Turkey has been a close U.S. ally for decades and is a European Union membership candidate, as well as a NATO member. But Turkey's Western ties are being examined in its dealings with Iran.
A senior Turkish diplomat says his country remains disappointed over what he says is the failure of its Western allies to give it time for its diplomatic efforts with Brazil to resolve the crisis over Iran's nuclear energy program.
Just days before the U.N. vote that approved new sanctions against Iran, its president, Mahmoud Ahmadinejad, signed a deal with his Brazilian counterpart and the Turkish prime minister under which Iran would export some its uranium to be reprocessed so it could not be used for weapons. The permanent U.N. Security Council members said the deal was not enough, accusing Tehran of another delaying tactic to avoid sanctions.
Observers say Ankara was so angry over the rejection of its Iran deal that only in the last few days did it confirm it would enforce the new U.N. sanctions.
But senior Turkish diplomat Selim Yenel says the U.N. sanctions are as far as Ankara's cooperation will go, it will not support U.S. and E.U. measures.
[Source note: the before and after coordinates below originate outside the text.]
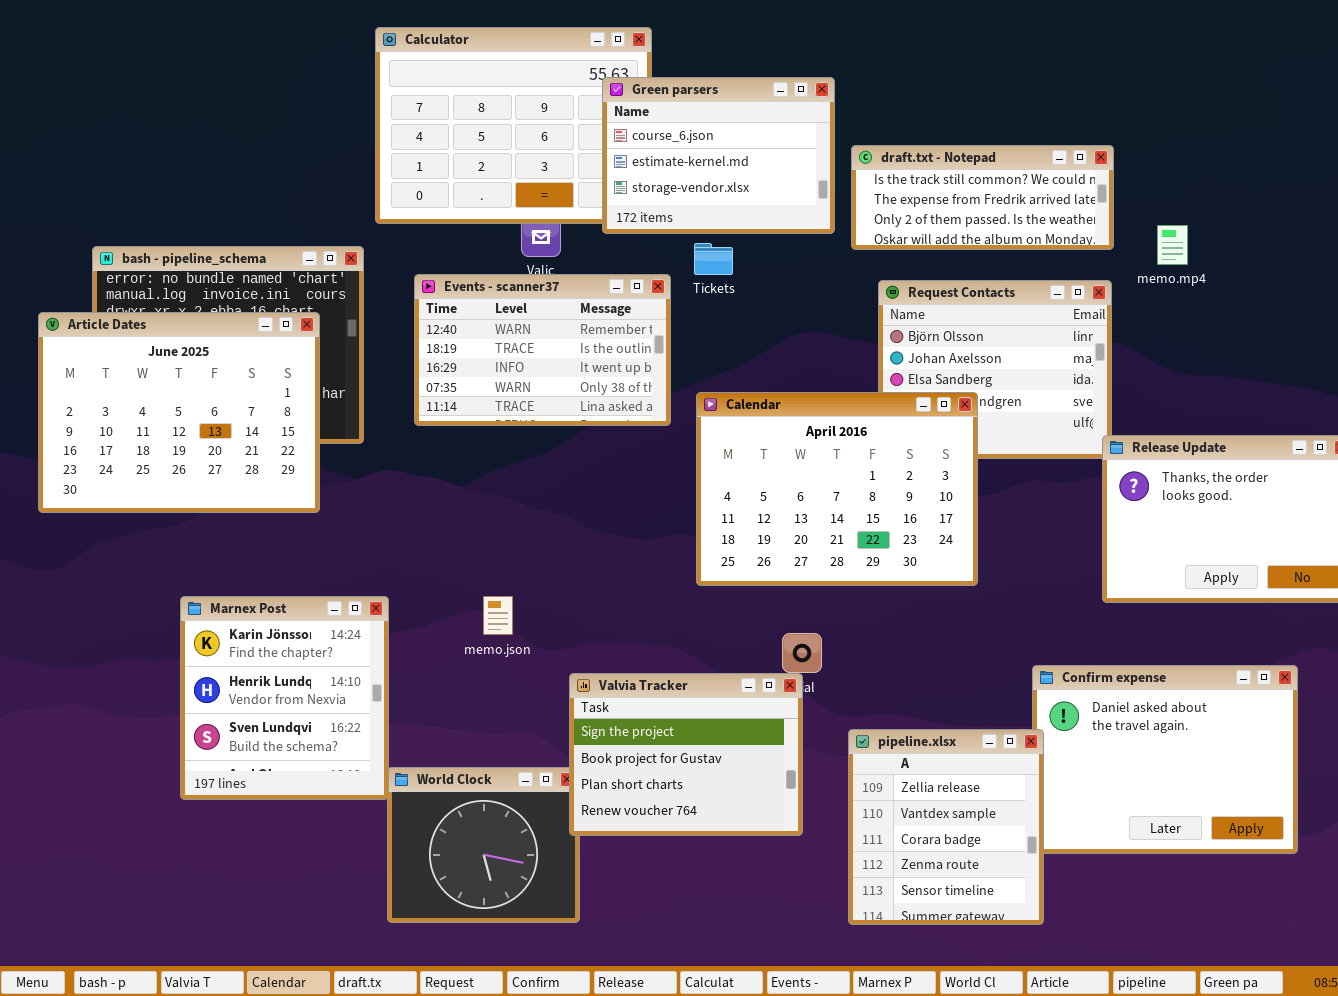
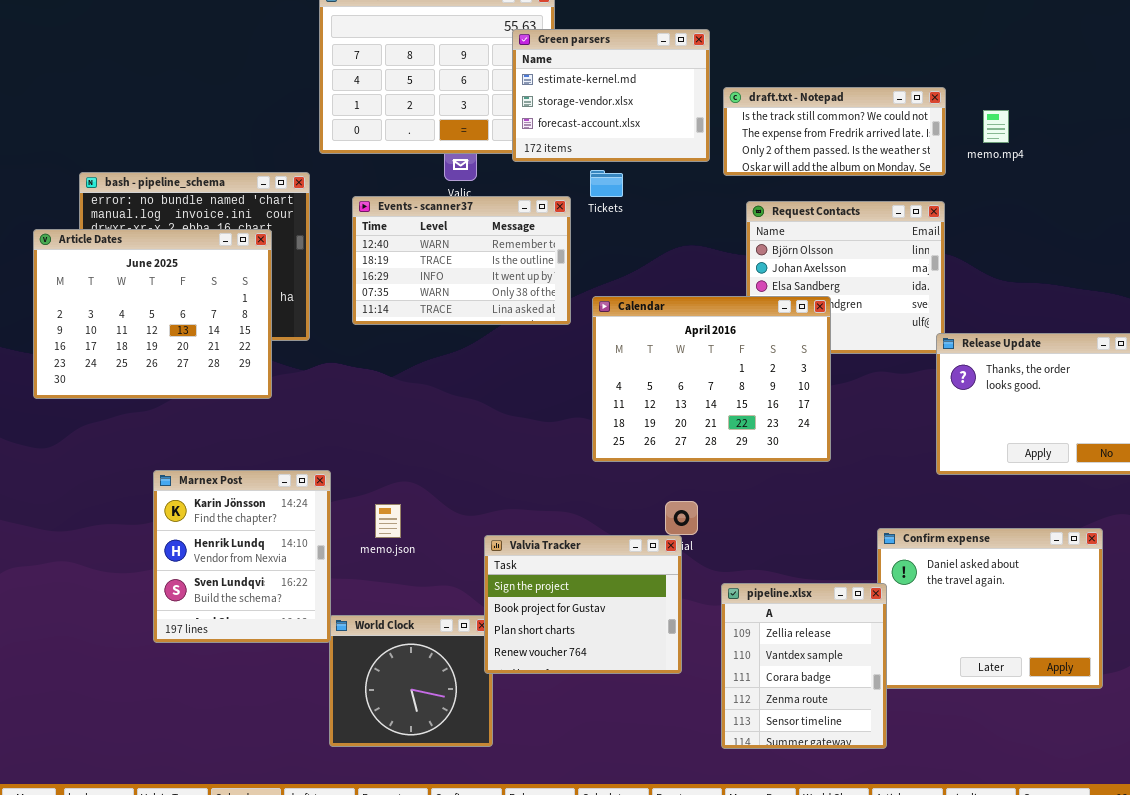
Green parsers: [602,77,835,234] -> [512,29,710,162], scrolled down 1 row
memo.mp4: [1157,225,1188,265] -> [983,110,1009,143], moved
memo.json: [483,596,513,635] -> [375,504,401,538], moved

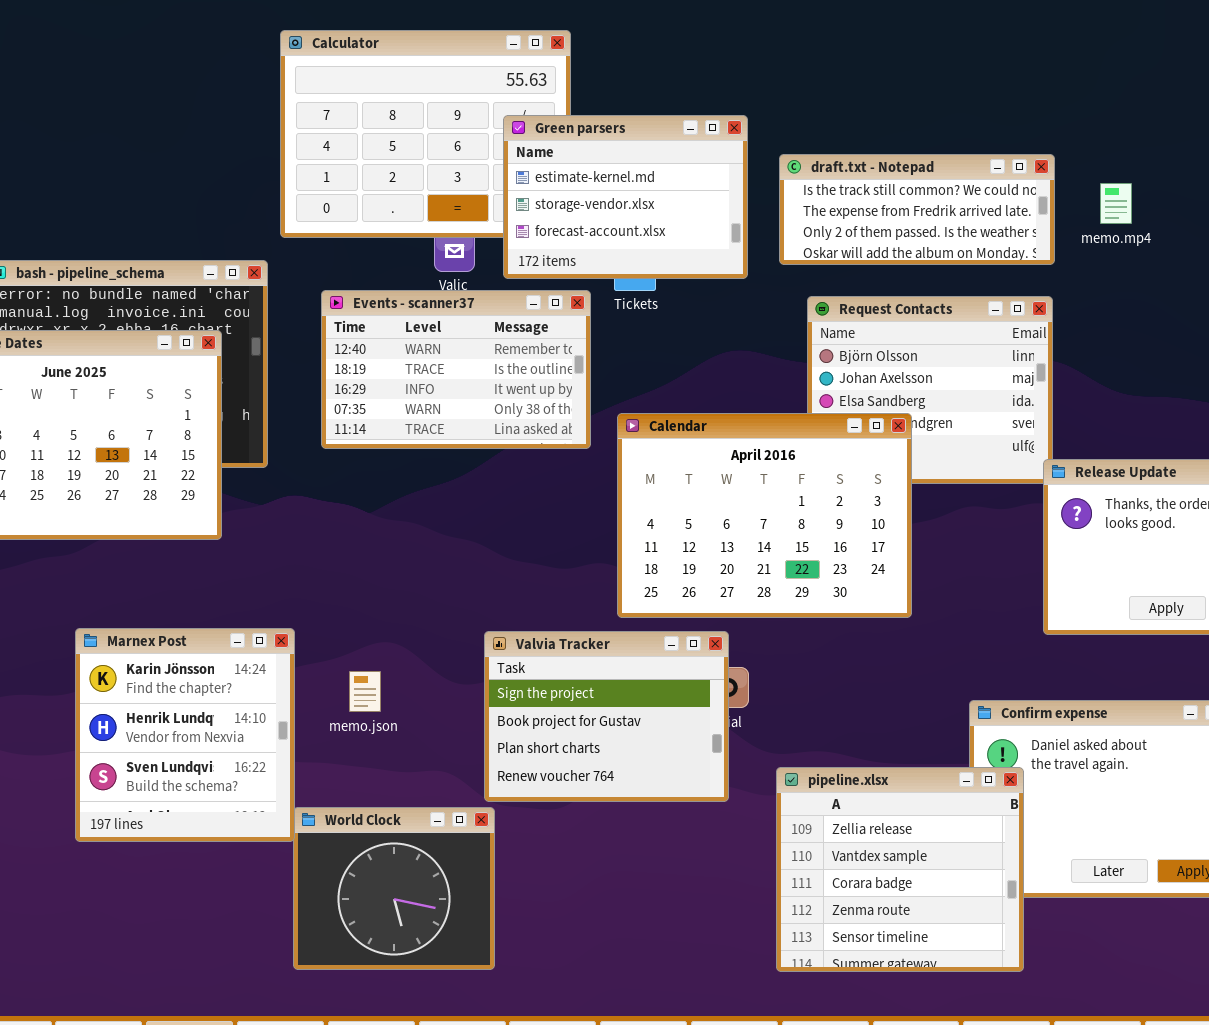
Green parsers: [512,29,710,162] -> [503,115,748,279], moved
Valvia Tracker: [484,535,682,674] -> [484,631,729,802], moved
pipeline.xlsx: [721,583,887,749] -> [776,767,1024,972], resized

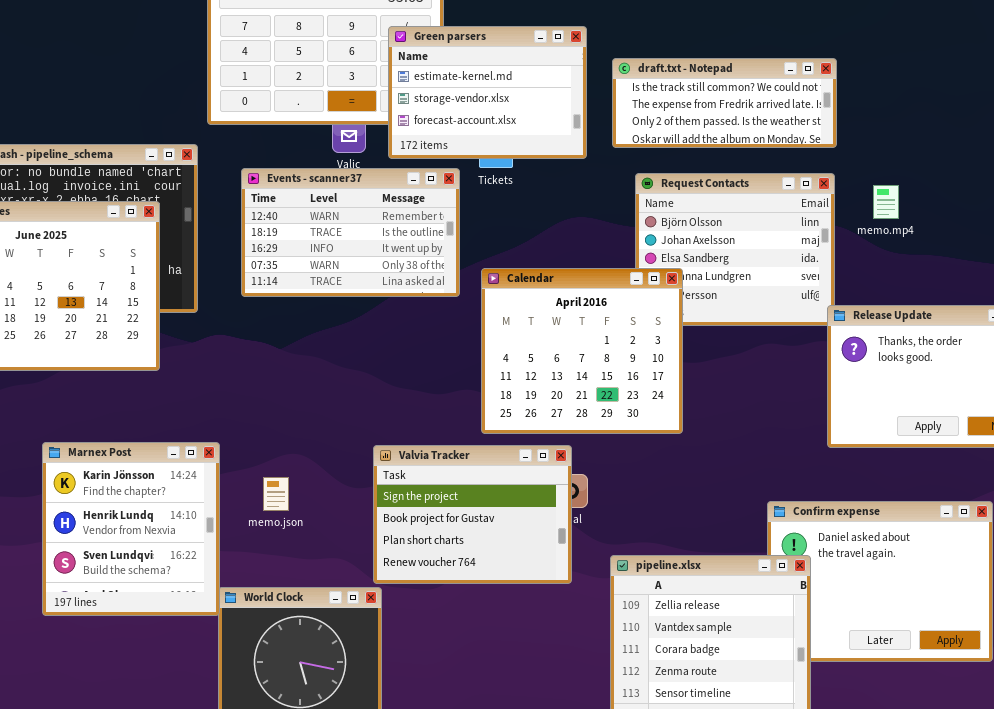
memo.mp4: [1100,183,1132,224] -> [873,185,899,219], moved
Calendar: [617,413,912,618] -> [481,268,683,434], resized

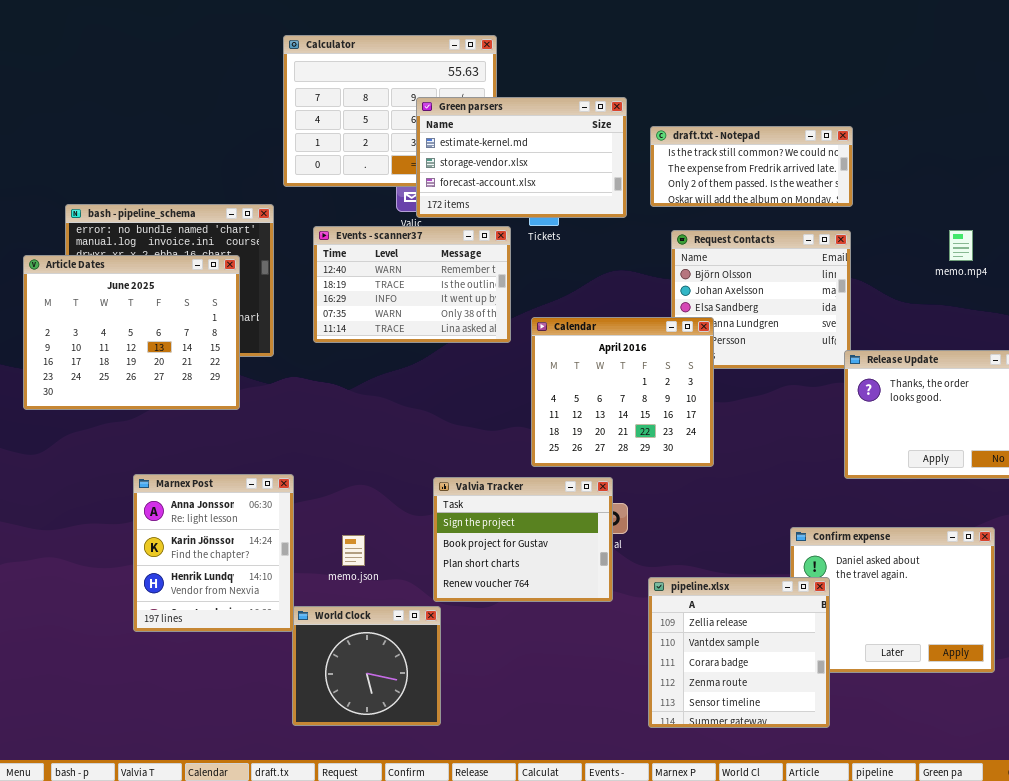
Green parsers: [388,26,587,159] -> [416,97,627,218], resized
memo.mp4: [873,185,899,219] -> [949,230,973,261], moved
Marnex Post: [42,442,220,616] -> [133,474,294,632], scrolled up 1 row
memo.json: [263,477,289,511] -> [342,535,365,566], moved

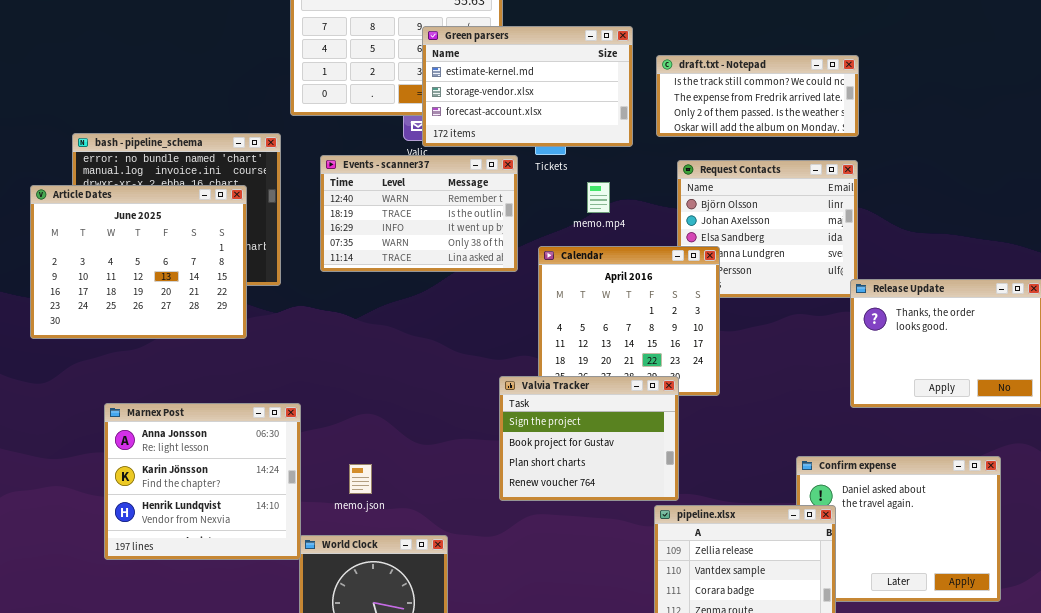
memo.mp4: [949,230,973,261] -> [587,182,610,213], moved
Marnex Post: [133,474,294,632] -> [104,403,301,560], resized
Valvia Tracker: [433,477,613,602] -> [499,376,679,501], moved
"Well I think Turkey has to be consistent, because we voted 'No' for the sanctions vote at the U.N., because we do not first of all believe sanctions will work, and [think] they will hamper diplomatic efforts," said Yenel. "And secondly, nobody discussed these unilateral sanctions by the U.S. and European Union with Turkey, so we do not feel obliged to abide by them."
The NATO member has been a strong U.S. ally since the end of World War II, and Turkey is also in the process of joining the European Union. But Ankara's reluctance to support either Washington or Brussels in a tough stance over sanctions against Iran is raising questions over whether the Turkish government is re-orientating itself away from its Western allies.
Concern has increased because Turkey's ruling AK Party has Islamic roots and Prime Minister Recep Tayyip Erdogan has described the Iranian president as a friend.
Foreign relations expert and political columnist Semih Idiz, says he believes concern is growing in Washington.
"Well it is turning into a problem," said Idiz. "Judging by the commentary coming out of Washington one must assume this is not coming out in a vacuum. There are those who are calling Turkey a thorn in America's side, and there are some doubts as to the commitments to the West and its alliance, given that it is a NATO member. So the mood is not exactly positive at the moment."
Prime Minister Erdogan has dismissed such concerns, accusing the media of creating mischief where there is none.
But recently, U.S. Assistant Secretary of State for European and Eurasian Affairs Philip Gordon said the increasing questions over Turkey's commitment to the West are creating problems for Ankara and Washington. He said Turkey needs to demonstrate its commitment to the West.
His call was dismissed by senior Turkish diplomat Yenel.
"Well that is an unfortunate statement because Turkey has not changed its stance whatsoever," added Yenel. "Turkey has nothing to prove, if [you] just look at what Turkey has done in the last [few] years it has become basically more active, more confident, innovative and that is it. We have not wavered in our stance, it is always Westward looking and that will not change."
Despite such assurances, the old adage, "action speaks louder than words" could be the test that Turkey's allies in Brussels and Washington apply to the Turkish government.
Yenel acknowledges new U.S. sanctions against Iran could pose problems for Turkish companies trading with Iran if they also trade with the United States.
"We hope that it will not come to that," he said. " Definitely we will be looking very carefully at what it will entail for those who are in business with Iran. But we will feel we are only bound by U.N. sanctions."
Observers say Ankara had generated a large amount of diplomatic goodwill with Western nations in its efforts to reform its country and improve relations with its neighbors. But that good will appears to be in danger of running out.